Consider the listing below. Extract exactly the lines from the line containing "(456, 682) none -> [404,567,470,584] SSL型、" to the line containing "(574, 1017) none", both included.
★ ★ ★ ★ ★ ★ ★
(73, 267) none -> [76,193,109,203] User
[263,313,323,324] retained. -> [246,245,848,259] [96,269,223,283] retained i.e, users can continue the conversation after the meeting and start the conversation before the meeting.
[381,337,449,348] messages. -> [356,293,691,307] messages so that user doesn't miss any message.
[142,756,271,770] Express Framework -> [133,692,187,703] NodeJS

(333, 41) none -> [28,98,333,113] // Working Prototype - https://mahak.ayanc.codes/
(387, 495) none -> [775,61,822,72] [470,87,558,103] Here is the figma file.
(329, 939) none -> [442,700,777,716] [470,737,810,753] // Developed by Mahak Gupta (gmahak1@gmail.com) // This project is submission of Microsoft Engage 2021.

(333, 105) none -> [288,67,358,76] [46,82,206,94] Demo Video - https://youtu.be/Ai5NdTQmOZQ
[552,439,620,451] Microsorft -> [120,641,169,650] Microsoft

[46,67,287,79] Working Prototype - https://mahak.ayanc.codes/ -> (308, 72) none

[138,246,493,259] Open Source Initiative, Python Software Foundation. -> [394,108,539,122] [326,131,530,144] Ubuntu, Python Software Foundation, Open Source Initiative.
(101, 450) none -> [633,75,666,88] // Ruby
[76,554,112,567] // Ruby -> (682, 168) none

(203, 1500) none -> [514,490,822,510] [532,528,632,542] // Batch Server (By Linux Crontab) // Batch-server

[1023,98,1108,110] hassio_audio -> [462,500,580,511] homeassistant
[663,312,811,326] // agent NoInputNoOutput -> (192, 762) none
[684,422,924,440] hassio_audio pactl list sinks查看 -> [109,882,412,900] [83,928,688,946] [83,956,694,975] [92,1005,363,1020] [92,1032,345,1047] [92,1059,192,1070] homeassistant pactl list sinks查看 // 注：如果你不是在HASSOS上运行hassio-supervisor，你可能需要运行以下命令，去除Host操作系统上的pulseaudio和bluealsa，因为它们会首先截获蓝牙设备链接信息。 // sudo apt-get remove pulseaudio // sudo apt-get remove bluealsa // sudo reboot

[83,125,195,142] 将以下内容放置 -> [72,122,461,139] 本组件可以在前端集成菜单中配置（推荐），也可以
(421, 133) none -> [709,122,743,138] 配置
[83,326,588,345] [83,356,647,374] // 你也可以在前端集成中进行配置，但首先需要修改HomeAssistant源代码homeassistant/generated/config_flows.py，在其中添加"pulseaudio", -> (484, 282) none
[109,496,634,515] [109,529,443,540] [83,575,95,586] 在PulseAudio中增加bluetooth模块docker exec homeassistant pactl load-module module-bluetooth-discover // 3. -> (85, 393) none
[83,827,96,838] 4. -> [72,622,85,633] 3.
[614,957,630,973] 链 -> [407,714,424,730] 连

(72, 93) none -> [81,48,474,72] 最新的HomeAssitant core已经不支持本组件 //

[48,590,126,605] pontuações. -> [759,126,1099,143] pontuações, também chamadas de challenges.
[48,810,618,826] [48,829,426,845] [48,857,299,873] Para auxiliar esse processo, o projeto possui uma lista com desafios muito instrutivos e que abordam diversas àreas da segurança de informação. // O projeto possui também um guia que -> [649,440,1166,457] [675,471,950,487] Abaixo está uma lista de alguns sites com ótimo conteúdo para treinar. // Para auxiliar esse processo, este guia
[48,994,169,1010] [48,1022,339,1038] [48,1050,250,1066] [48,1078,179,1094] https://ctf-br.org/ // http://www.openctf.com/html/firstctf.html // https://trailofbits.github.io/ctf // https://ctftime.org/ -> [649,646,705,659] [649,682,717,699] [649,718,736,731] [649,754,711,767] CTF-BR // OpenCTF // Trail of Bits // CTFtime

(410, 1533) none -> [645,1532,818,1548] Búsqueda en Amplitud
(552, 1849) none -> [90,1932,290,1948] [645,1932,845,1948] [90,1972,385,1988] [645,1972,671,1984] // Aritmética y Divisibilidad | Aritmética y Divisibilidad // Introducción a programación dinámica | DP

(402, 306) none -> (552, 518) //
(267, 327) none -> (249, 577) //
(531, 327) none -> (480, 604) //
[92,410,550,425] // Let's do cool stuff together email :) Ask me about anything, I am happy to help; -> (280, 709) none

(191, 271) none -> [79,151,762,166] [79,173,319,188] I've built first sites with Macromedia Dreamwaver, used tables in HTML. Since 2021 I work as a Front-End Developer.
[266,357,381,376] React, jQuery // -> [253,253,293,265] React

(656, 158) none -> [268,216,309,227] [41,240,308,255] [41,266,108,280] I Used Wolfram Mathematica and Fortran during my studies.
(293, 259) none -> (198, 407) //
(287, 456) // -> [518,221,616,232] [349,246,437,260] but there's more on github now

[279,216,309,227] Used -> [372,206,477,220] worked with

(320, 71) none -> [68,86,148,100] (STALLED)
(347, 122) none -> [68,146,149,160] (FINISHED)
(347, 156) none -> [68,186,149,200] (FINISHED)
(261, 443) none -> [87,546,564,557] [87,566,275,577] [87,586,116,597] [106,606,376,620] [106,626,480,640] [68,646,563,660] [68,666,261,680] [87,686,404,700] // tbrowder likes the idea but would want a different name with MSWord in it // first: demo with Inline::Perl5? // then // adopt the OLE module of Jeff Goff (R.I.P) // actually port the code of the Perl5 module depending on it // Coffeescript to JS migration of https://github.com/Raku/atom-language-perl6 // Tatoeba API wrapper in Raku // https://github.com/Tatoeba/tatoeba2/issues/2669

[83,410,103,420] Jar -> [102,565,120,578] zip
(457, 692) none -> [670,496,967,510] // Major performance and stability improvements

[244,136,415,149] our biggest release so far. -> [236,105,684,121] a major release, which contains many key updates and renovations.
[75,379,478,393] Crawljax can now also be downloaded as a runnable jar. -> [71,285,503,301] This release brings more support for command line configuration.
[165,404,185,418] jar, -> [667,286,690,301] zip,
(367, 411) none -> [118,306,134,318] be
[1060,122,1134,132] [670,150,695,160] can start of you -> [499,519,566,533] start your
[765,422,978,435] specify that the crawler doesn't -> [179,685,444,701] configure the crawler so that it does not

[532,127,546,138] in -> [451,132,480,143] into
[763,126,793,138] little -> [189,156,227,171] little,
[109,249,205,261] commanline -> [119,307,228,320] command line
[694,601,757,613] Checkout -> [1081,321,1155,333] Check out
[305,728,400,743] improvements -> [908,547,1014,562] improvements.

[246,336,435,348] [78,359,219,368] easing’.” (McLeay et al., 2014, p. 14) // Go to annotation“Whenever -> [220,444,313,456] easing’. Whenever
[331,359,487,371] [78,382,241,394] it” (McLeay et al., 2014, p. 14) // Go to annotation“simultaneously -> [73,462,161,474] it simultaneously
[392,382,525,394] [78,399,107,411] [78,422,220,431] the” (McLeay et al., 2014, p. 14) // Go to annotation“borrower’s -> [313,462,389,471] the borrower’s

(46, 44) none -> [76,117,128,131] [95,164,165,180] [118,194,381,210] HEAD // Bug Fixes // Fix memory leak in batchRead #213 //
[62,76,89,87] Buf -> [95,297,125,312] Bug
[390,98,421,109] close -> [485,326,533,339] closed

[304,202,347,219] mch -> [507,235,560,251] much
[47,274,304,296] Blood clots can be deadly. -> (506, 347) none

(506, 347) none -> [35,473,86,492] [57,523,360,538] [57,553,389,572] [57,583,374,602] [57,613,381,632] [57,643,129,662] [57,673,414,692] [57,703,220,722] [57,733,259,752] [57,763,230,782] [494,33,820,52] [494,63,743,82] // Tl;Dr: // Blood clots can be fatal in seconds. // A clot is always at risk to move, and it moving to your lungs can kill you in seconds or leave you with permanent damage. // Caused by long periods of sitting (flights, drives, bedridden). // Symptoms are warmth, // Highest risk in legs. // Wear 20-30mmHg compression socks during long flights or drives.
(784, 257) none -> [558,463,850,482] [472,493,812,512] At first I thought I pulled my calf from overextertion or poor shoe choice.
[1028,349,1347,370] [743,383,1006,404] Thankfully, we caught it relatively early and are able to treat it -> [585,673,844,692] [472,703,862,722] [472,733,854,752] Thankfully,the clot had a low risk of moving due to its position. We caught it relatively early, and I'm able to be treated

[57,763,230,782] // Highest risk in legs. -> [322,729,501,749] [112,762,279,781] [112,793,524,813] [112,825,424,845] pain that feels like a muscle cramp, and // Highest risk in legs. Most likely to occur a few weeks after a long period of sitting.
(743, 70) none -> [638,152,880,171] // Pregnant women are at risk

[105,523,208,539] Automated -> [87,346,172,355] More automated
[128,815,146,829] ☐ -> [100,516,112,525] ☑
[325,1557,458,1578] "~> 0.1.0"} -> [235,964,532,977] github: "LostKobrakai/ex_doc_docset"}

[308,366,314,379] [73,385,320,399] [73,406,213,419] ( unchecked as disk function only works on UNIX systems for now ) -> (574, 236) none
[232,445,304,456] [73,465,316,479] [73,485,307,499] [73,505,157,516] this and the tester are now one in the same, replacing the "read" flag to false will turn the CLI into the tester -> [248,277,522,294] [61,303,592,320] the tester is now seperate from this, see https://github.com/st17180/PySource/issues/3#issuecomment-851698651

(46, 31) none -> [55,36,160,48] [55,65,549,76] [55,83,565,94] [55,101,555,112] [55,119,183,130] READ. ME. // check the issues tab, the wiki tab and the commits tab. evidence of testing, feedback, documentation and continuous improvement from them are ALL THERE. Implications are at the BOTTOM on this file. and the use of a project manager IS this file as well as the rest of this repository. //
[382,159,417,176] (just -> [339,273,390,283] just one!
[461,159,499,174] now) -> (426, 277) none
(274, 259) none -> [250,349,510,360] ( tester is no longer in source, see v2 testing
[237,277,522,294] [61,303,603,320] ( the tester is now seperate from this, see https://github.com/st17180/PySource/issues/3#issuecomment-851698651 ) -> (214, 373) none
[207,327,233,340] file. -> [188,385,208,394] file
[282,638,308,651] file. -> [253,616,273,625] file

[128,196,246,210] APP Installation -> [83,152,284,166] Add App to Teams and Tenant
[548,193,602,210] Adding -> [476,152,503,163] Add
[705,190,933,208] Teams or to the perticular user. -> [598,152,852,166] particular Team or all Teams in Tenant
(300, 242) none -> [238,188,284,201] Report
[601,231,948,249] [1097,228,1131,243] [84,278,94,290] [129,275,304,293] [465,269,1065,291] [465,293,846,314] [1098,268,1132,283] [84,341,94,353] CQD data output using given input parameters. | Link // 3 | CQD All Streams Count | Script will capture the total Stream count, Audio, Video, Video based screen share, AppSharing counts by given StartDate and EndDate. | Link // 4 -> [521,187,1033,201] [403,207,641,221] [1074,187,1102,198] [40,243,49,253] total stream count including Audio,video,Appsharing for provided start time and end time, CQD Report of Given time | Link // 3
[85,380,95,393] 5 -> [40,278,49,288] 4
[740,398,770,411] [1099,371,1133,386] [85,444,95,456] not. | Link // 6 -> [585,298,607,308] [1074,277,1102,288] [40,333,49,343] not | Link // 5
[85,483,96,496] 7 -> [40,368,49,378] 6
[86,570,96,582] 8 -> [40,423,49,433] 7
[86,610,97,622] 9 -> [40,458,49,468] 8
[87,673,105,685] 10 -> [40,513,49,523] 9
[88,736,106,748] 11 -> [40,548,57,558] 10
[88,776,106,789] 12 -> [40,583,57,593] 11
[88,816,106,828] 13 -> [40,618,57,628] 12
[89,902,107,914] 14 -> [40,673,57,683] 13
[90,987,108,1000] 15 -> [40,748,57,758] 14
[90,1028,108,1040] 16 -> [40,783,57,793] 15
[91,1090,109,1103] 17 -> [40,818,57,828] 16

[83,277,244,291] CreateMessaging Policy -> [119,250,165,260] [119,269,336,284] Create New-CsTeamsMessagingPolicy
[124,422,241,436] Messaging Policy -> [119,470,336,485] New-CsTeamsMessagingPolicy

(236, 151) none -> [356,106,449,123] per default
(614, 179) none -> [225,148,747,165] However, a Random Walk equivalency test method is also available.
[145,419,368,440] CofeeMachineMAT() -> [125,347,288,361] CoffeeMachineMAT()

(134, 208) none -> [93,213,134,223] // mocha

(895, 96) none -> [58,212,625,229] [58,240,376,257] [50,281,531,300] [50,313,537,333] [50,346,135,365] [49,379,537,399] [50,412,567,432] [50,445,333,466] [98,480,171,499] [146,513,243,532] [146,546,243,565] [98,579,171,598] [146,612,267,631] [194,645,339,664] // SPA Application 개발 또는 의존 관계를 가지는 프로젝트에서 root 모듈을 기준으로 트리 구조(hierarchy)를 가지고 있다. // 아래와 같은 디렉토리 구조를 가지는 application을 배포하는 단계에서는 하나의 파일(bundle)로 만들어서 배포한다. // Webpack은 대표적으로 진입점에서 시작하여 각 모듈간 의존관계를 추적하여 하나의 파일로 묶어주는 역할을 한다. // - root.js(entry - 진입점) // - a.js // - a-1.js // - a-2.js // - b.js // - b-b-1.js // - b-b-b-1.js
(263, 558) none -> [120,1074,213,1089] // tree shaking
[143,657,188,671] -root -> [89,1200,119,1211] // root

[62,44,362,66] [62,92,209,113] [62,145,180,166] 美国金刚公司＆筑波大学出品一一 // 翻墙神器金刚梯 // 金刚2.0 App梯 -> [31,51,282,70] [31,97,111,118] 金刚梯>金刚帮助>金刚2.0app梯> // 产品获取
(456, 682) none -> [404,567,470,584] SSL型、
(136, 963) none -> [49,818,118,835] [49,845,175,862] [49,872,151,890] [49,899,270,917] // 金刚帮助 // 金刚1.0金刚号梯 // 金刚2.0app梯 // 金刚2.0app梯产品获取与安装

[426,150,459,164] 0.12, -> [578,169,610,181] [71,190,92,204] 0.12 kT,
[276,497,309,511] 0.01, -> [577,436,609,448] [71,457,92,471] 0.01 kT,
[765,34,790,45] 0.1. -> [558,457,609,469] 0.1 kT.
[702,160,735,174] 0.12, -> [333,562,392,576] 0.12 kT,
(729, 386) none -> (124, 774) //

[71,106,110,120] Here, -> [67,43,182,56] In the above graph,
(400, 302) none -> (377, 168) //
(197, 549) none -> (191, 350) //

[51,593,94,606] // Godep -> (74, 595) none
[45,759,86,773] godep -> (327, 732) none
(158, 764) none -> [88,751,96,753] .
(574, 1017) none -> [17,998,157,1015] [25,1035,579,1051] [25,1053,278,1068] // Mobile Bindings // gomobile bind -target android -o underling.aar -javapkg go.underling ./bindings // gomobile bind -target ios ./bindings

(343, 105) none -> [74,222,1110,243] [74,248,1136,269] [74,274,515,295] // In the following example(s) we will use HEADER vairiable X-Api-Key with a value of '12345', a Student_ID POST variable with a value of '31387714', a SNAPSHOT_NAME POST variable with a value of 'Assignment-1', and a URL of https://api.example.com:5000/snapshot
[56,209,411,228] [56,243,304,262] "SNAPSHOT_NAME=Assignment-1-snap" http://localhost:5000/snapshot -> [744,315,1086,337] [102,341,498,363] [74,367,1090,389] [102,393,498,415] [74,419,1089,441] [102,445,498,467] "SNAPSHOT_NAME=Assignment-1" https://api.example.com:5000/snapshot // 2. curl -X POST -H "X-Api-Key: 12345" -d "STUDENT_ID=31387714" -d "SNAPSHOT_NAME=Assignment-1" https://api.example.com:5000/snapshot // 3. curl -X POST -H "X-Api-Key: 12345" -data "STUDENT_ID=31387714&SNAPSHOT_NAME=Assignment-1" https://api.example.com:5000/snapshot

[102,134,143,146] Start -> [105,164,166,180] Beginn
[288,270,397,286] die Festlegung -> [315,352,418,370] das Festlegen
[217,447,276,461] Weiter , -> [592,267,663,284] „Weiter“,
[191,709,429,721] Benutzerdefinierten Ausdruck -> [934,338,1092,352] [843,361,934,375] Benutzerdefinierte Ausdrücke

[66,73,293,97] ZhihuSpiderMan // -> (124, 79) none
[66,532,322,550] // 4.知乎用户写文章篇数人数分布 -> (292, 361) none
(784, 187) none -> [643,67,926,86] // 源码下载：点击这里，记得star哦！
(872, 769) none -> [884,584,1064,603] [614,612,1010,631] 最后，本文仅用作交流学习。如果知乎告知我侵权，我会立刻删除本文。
★ ★ ★ ★ ★ ★ ★
> **Output of the exercise**:
(456, 682) none -> [404,567,470,584] SSL型、
(136, 963) none -> [49,818,118,835] [49,845,175,862] [49,872,151,890] [49,899,270,917] // 金刚帮助 // 金刚1.0金刚号梯 // 金刚2.0app梯 // 金刚2.0app梯产品获取与安装

[426,150,459,164] 0.12, -> [578,169,610,181] [71,190,92,204] 0.12 kT,
[276,497,309,511] 0.01, -> [577,436,609,448] [71,457,92,471] 0.01 kT,
[765,34,790,45] 0.1. -> [558,457,609,469] 0.1 kT.
[702,160,735,174] 0.12, -> [333,562,392,576] 0.12 kT,
(729, 386) none -> (124, 774) //

[71,106,110,120] Here, -> [67,43,182,56] In the above graph,
(400, 302) none -> (377, 168) //
(197, 549) none -> (191, 350) //

[51,593,94,606] // Godep -> (74, 595) none
[45,759,86,773] godep -> (327, 732) none
(158, 764) none -> [88,751,96,753] .
(574, 1017) none -> [17,998,157,1015] [25,1035,579,1051] [25,1053,278,1068] // Mobile Bindings // gomobile bind -target android -o underling.aar -javapkg go.underling ./bindings // gomobile bind -target ios ./bindings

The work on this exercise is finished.